It seems that the four-year- old merger of CVS Caremark is on the brink of collapse. For a long time, a cohort of consumers and independent pharmacists has been pressurizing the Federal Trade Commission (F.T.C) to dig into the nook and crannies of the business collaboration of the drugstore chain, CVS and the pharmacy benefit manager, Caremark.
Despite of assertions of successful merger for the benefit of serving effective health plans, the company failed to fulfill the expectations of the investors as it lost nearly $5 billion in contracts with employers and health plans for 2010.
Moreover, market analysts had predicted that company has been overvalued at revenue of $96.41 billion in 2010, down from $98.73 billion in 2009.
With a consistent track of poor financial performance and unfulfilled promises to the customers, the group wrote a letter accusing the company of indulging in unfair business practices for their benefit.
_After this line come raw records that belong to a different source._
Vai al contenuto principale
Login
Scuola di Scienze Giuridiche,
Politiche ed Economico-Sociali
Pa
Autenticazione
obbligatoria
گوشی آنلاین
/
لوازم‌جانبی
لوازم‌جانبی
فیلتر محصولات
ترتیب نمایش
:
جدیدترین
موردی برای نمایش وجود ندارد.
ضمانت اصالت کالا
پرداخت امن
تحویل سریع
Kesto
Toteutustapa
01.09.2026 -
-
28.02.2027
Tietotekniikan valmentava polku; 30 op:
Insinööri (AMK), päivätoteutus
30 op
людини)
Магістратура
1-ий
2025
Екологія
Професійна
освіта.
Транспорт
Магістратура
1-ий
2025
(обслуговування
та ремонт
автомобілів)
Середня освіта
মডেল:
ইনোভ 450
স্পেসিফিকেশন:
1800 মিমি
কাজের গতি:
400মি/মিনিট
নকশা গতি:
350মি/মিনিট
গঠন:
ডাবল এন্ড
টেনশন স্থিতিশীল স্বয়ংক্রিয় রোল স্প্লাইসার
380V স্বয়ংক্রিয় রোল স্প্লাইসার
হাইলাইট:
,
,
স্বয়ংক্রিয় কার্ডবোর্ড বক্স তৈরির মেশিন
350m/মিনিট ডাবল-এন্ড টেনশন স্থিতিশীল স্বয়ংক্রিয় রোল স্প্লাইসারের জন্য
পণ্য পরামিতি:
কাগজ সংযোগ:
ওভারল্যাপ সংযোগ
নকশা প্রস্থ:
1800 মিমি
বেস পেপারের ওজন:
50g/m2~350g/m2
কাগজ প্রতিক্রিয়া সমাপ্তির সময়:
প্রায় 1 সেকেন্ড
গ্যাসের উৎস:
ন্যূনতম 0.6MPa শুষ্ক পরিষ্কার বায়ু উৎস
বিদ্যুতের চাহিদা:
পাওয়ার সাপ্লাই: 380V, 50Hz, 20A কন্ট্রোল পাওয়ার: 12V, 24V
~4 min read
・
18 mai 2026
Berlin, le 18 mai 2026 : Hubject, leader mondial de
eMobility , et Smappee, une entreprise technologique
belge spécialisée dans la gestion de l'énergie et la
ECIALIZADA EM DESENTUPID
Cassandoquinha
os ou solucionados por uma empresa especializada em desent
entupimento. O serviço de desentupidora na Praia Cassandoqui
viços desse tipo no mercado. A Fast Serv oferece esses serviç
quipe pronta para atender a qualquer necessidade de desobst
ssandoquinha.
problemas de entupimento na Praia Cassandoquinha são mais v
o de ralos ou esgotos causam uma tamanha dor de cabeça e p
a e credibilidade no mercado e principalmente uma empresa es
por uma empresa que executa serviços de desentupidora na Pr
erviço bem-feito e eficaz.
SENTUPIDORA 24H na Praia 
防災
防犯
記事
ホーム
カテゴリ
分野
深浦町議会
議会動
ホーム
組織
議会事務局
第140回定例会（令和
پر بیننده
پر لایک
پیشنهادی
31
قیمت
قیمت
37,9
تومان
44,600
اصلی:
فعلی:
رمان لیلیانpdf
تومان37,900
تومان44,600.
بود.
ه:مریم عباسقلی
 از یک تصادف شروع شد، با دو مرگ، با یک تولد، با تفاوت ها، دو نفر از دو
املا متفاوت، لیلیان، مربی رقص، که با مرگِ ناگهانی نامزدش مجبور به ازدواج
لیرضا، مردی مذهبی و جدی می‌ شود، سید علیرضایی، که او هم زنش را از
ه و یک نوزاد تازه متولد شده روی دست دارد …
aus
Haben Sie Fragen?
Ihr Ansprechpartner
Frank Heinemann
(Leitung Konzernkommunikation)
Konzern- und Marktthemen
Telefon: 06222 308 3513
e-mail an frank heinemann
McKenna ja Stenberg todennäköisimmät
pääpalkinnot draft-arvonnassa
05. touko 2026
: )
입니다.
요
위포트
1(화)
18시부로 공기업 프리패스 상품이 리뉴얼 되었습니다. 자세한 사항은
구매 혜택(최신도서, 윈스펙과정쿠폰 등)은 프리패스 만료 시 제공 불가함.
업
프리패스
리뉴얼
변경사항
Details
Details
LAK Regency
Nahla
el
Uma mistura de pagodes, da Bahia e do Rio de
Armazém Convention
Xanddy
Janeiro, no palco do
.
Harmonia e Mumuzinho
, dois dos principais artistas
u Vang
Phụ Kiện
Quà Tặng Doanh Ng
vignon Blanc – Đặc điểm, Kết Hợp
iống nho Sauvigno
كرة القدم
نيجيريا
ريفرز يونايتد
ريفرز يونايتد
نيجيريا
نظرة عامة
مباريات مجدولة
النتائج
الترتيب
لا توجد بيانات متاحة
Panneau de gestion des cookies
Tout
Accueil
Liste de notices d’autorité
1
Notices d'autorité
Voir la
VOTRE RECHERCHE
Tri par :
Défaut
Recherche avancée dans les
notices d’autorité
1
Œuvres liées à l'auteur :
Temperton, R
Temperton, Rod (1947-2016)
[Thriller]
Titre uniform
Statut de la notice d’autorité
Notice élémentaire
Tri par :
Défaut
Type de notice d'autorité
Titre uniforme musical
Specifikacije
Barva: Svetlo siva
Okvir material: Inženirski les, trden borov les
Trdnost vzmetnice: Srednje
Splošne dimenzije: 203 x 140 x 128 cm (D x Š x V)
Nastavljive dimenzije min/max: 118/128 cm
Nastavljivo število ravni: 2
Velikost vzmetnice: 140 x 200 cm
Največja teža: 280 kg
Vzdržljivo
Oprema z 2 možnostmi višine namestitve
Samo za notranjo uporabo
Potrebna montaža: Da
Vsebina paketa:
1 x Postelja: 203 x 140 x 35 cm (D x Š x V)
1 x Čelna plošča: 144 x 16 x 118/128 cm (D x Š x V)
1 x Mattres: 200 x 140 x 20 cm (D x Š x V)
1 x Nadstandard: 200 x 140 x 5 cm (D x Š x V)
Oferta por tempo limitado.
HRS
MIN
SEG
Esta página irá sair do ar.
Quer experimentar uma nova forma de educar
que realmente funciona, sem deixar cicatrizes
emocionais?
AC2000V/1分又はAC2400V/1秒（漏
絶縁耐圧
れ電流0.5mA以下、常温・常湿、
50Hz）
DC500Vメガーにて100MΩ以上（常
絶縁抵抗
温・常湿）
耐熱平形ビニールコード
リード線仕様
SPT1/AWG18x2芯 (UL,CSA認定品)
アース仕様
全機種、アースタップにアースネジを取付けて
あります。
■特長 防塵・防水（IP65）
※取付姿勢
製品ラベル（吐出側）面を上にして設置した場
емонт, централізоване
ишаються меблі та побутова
Responding to the speculations about the demerger, Carolyn Castel, a company Spokeswoman affirmed that company has no plans of splitting the business unit and further, assured that they are giving full support to the inquiry conducted by F.T.C and another multistate inquiry by the attorneys general of 24 states.
Defending the company, Ms. Castel asserted that company has always taken stern stand for consumer benefit and never intends to harm consumers or other stakeholders.